Em NY, os principais índices operam mistos, próximos a estabilidade no pré mercado, refletindo a indefinição com o próximo passo do Federal Reserve (Fed, o banco central norte-americano), uma vez que a decisão desta semana deu claros sinais de retomada da alta de juros em breve, enquanto os dados econômicos sinalizam para uma desaceleração esperada e necessária para a contenção da inflação.

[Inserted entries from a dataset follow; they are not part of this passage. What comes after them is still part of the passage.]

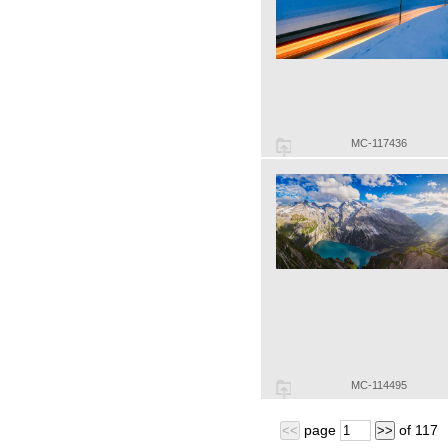
MC-117436
MC-114495
page
of
117
<<
>>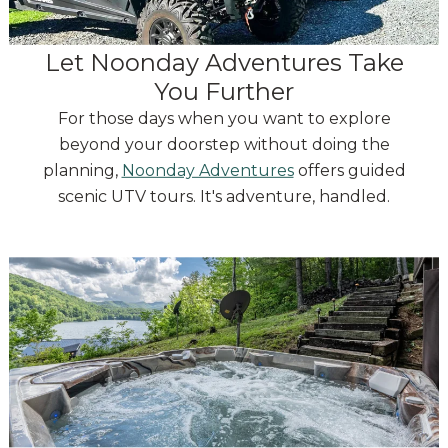
Let Noonday Adventures Take
You Further
For those days when you want to explore
beyond your doorstep without doing the
planning,
Noonday Adventures
offers guided
scenic UTV tours. It's adventure, handled.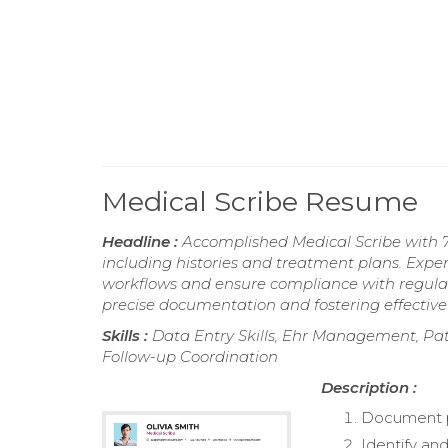
Medical Scribe Resume
Headline :
Accomplished Medical Scribe with 
including histories and treatment plans. Expert
workflows and ensure compliance with regula
precise documentation and fostering effectiv
Skills :
Data Entry Skills, Ehr Management, Pat
Follow-up Coordination
Description :
Document pat
Identify an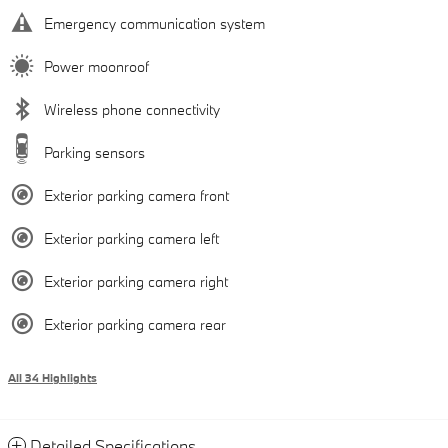
Emergency communication system
Power moonroof
Wireless phone connectivity
Parking sensors
Exterior parking camera front
Exterior parking camera left
Exterior parking camera right
Exterior parking camera rear
All 34 Highlights
Detailed Specifications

Em outros mercados, o dólar opera levemente positivo, frente a outras divisas fortes, ao passo que o petróleo tem leve queda, após forte alta na véspera. Na madrugada, em Dalian na China, o contato futuro de minério de ferro mais negociado mostrou leve avanço de 0,12% e se aproximou dos US$ 115 por tonelada.
O fôlego limitado do exterior somado ao baixo ímpeto das commodities pode limitar a performance do Ibovespa. Com a reunião do Comitê de Política Monetária (Copom) na próxima semana, a atenção na agenda local fica com o Índice Geral de Preços – 10 (IGP-10) de junho, que mostrou deflação de 2,2%, abaixo da mediana das expectativas, e maior do que o recuo de 1,53% de maio, bem como da leitura do Índice de Atividade Econômica do Banco Central (IBC-Br) de abril, que registrou expansão de 0,56% em abril.
Agenda econômica
Brasil: Além do já conhecido IGP-10, a agenda reserva o IBC-Br às 9h
EUA: Nos EUA o diretor do Fed, Christopher Waller, participará de evento pela manhã. A Universidade de Michigan divulga o índice de sentimento ao consumidor americano preliminar de junho e as expectativas de inflação de 1 e 5 anos às 11h. Durante à tarde, é esperado o relatório de poços de petróleo em operação.